04 mars 2022

Une Surprise ukrainienne

 L’analyse initiale que je faisais la semaine dernière du contexte de l’invasion de l’Ukraine par la Russie n’était pas optimiste. Je craignais que les réactions du reste du monde soient dispersées, relativement lentes, limitées à des mesures économiques à long terme qui auraient peu d’influence sur l’avenir immédiat, et que la capacité de résistance de l’Ukraine soit handicapée par un manque d’organisation et des conflits internes.

Or, malgré le fait que la plupart des facteurs que j’évoquais étaient réels ou du moins probables, la rapidité et la quasi-unanimité de la réponse inernationale aussi bien que la résistance interne du pays envahi s’avèrent pour moi une agréable surprise, et sans doute une très mauvaise pour Vladimir Poutine. L’Union européenne a vite refait son unité et résolu le gros de ses désaccords; la Grande-Bretagne de Boris Johnson a réagi fermement et intelligemment; les Nations-Unies, malgré l’inévitable paralysie du Conseil de Sécurité, ont fait preuve de diligence et de rigueur dans une Assemblée générale d’urgence; enfin aussi bien les citoyens que les forces armées de l’Ukraine, inspirés par un Président qui s’est révélé bien supérieur à l’image qu’on s’en faisait, opposent une résistance admirable qui a fortement ralenti la progression des envahisseurs.

Reste la réaction américaine, qui a été rapide, bien ciblée et relativement vigoureuse, mais un peu trop modérée à mon goût. Je regrette en particulier l’affirmation de la Maison blanche qu’en aucun cas, ses forces armées ou celles de l’Otan n’interviendraient, et l’absence d’une «ligne rouge» interdisant au Président Poutine d’exercer toute tactique de terreur prenant directement pour cible la population civile (ce qu’il a hélas fait aussitôt que sa démonstration de force militaire a montré des ratés).

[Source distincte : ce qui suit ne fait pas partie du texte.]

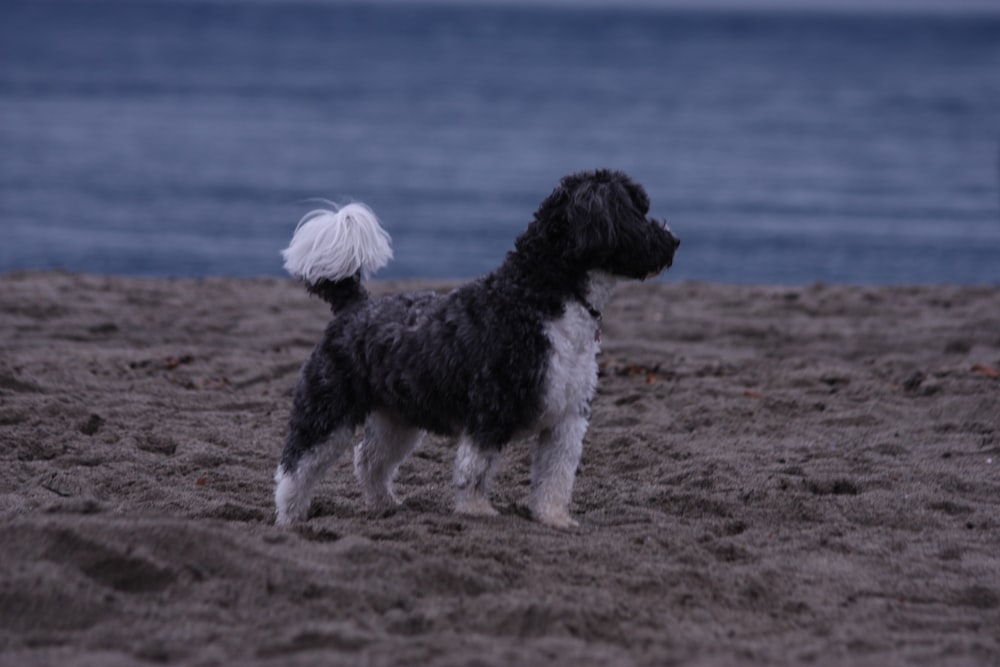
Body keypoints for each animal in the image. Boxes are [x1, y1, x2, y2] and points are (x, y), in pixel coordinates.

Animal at [274, 170, 680, 528]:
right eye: (635, 212)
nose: (674, 240)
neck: (536, 298)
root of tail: (355, 306)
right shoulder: (491, 409)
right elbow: (476, 468)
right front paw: (476, 511)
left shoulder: (567, 419)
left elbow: (556, 477)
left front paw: (553, 518)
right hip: (328, 409)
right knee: (296, 468)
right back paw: (289, 518)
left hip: (397, 417)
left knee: (369, 460)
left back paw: (384, 505)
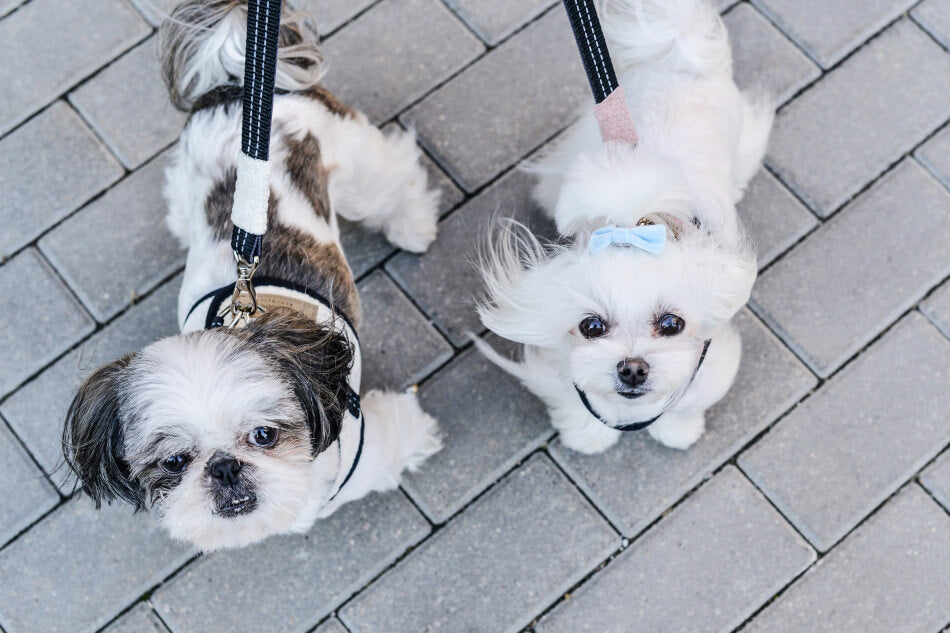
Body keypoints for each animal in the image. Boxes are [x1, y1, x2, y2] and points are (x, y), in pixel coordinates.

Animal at [63, 0, 442, 552]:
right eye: (174, 462)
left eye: (265, 435)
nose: (224, 468)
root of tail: (240, 85)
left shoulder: (368, 447)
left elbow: (401, 438)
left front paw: (424, 436)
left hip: (355, 166)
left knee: (391, 180)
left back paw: (413, 225)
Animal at [480, 0, 768, 454]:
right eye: (592, 327)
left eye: (672, 324)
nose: (633, 368)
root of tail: (677, 59)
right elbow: (575, 397)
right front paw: (588, 435)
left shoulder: (708, 362)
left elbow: (685, 402)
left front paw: (677, 430)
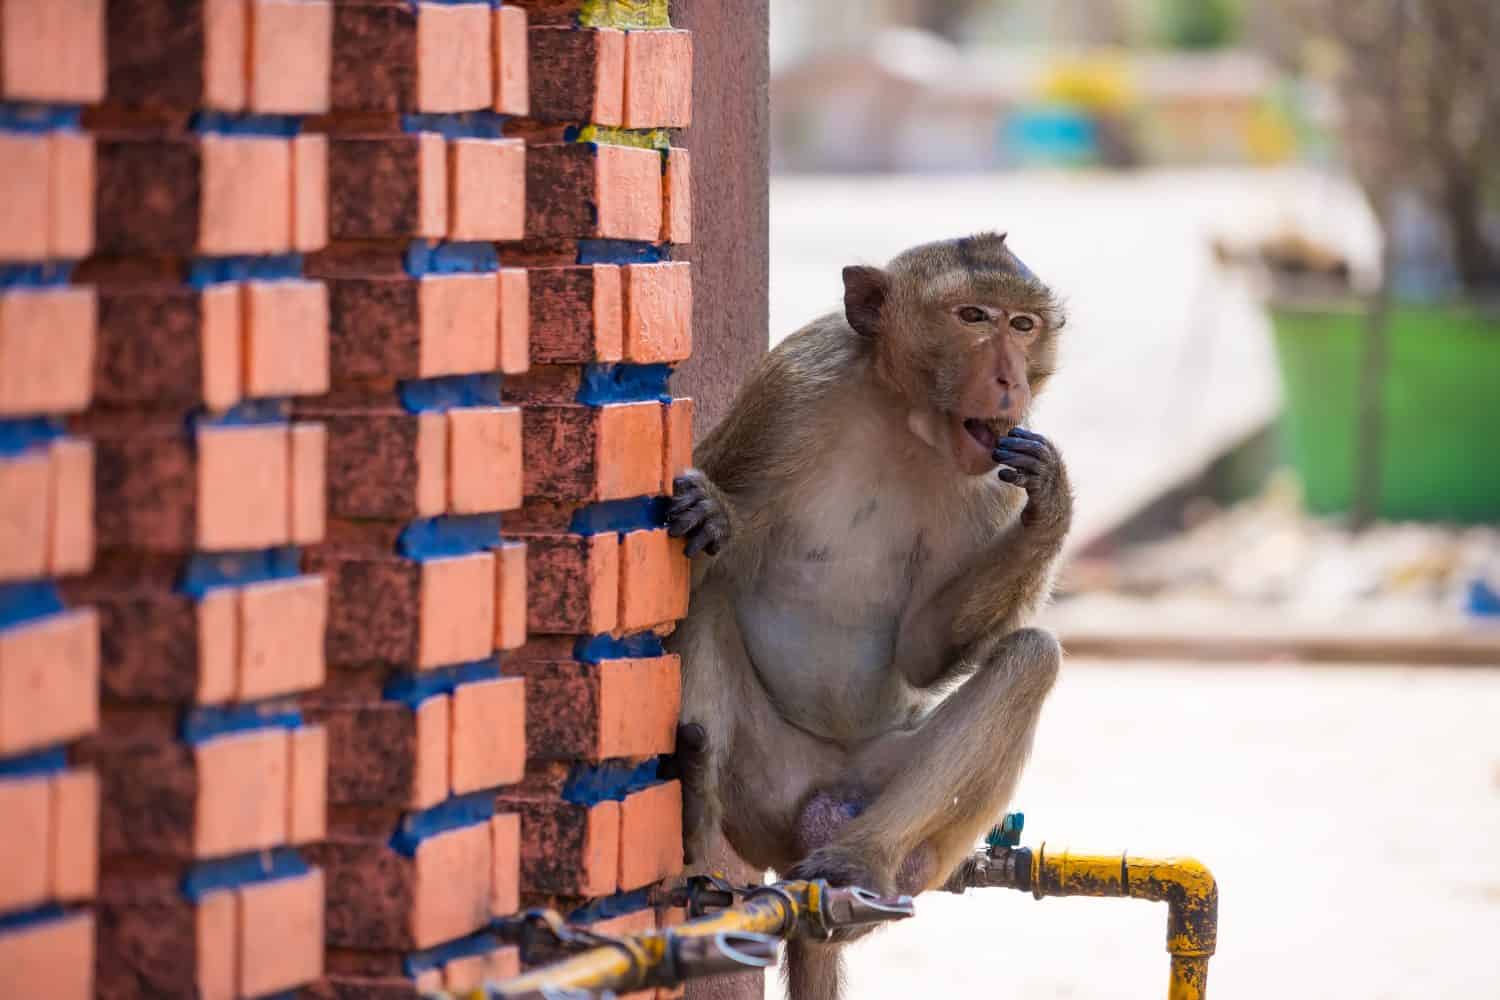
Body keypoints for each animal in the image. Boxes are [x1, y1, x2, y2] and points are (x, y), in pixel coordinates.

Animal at [663, 232, 1071, 1000]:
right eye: (973, 316)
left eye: (1023, 325)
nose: (1011, 382)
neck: (900, 415)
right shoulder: (792, 386)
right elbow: (705, 543)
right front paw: (715, 515)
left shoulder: (993, 479)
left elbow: (921, 650)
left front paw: (1052, 509)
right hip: (763, 793)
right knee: (710, 590)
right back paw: (695, 820)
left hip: (905, 817)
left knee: (1031, 658)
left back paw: (860, 863)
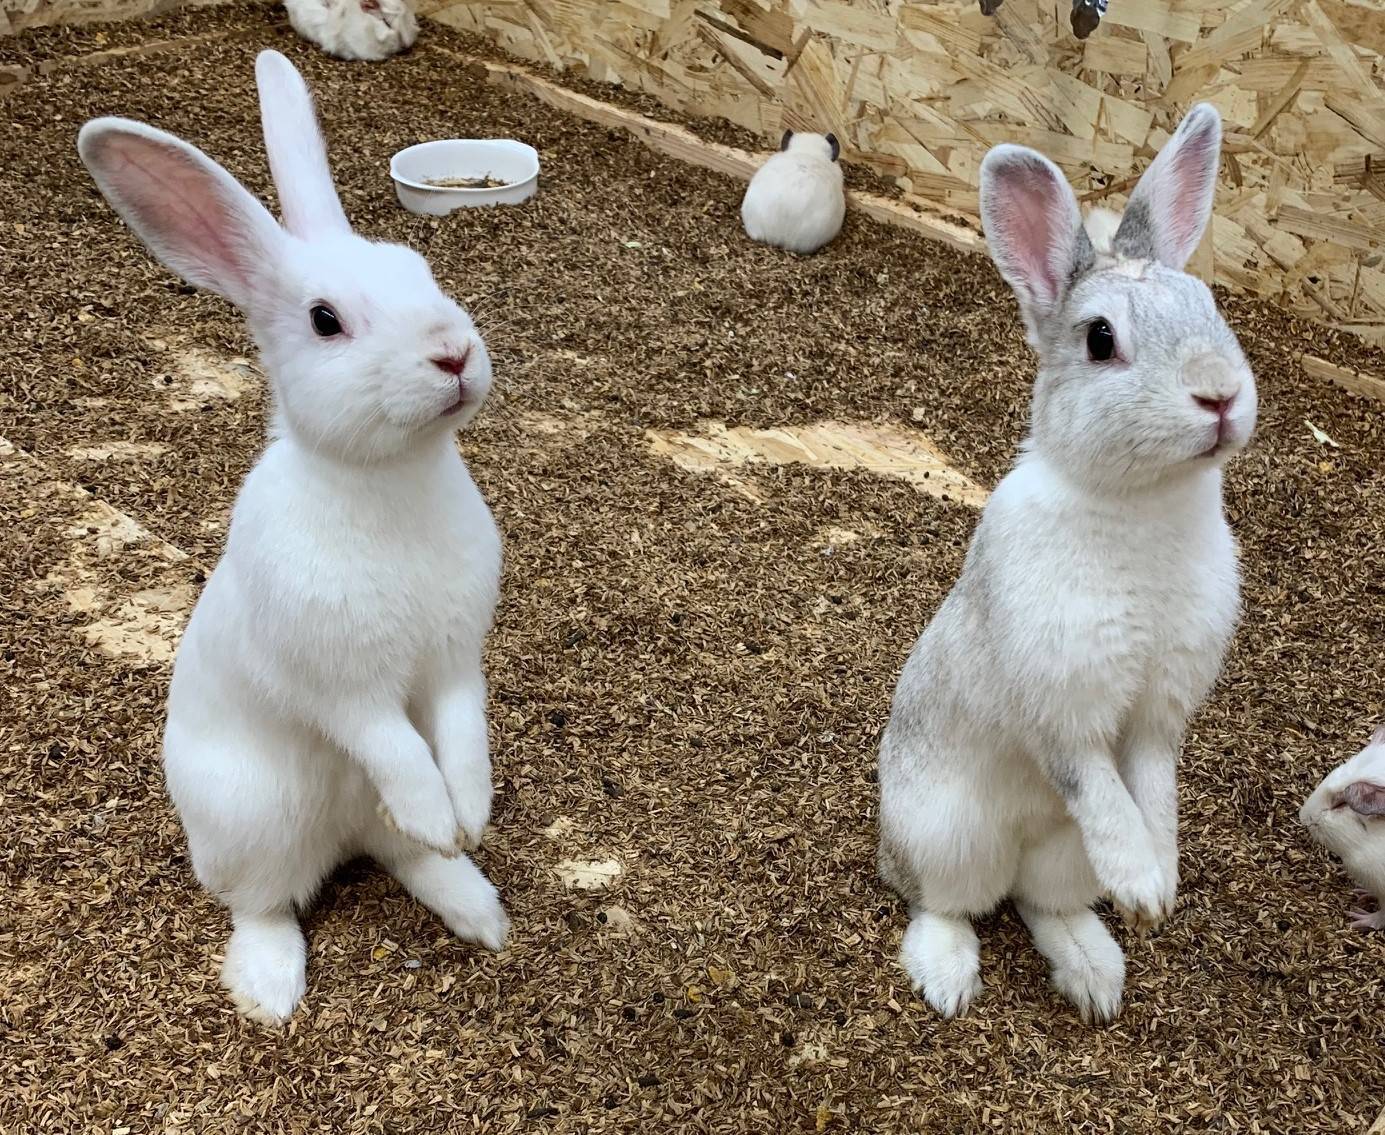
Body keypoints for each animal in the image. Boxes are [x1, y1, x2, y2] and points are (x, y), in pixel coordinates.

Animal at [78, 50, 509, 1031]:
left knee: (404, 857)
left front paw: (469, 815)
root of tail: (340, 834)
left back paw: (478, 905)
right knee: (264, 902)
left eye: (420, 268)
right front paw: (442, 813)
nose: (453, 353)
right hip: (254, 820)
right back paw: (271, 990)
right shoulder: (341, 683)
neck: (388, 482)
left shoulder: (454, 662)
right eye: (324, 320)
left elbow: (461, 734)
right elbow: (396, 746)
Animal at [880, 106, 1263, 1025]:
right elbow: (1097, 786)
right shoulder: (1065, 709)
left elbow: (1152, 793)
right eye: (1099, 340)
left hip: (1057, 857)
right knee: (947, 901)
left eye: (1210, 308)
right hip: (946, 833)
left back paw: (1095, 975)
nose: (1219, 394)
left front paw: (1158, 884)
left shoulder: (1157, 718)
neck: (1139, 505)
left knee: (1040, 902)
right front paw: (1146, 885)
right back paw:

Celui-ci, on le sait, est surtout affecté par les manifestations de force, en particulier militaire, et le fait pour ses adversaires de se priver dès le départ de cette menace ne leur accorde pas la latitude qu’ils devraient avoir dans des négociations qui seront ardues. Le refus d’imposer une zone d’interdiction militaire aérienne sur l’Ukraine, quoique prévisible, est aussi un aveu de faiblesse dans l’optique russe; une alternative risquée mais crédible aurait été qu’avec l’accord de l’Ukraine, les forces de l’Otan effectuent de constants vols d’observation au-dessus du pays, bien à la vue des aviateurs russes autant que du monde entier, filmant et documentant systématiquement toute agression aérienne contre des cibles civiles.


De la même façon, sans intervenir agressivement, ce sont les Casques bleus (majoritairement composés de militaires provenant de pays neutres ou modérés) qui devraient assurer le respect des corridors d’évacuation des civils vers les pays voisins ou les régions plus paisibles. Enfin, il devrait être clair que la survie physique et institutionnelle du gouvernement ukrainien démocratiquement élu et de son chef est un préalable non négociable à toute résolution du conflit; même la chute éventuelle de Kiyv devrait se faire sans que leur vie soit mise en danger et leur permettre un départ honorable vers l’exil. Même en cas de victoire russe, il ne devrait pas être question que Moscou s’empare de l’État ukrainien dans son ensemble.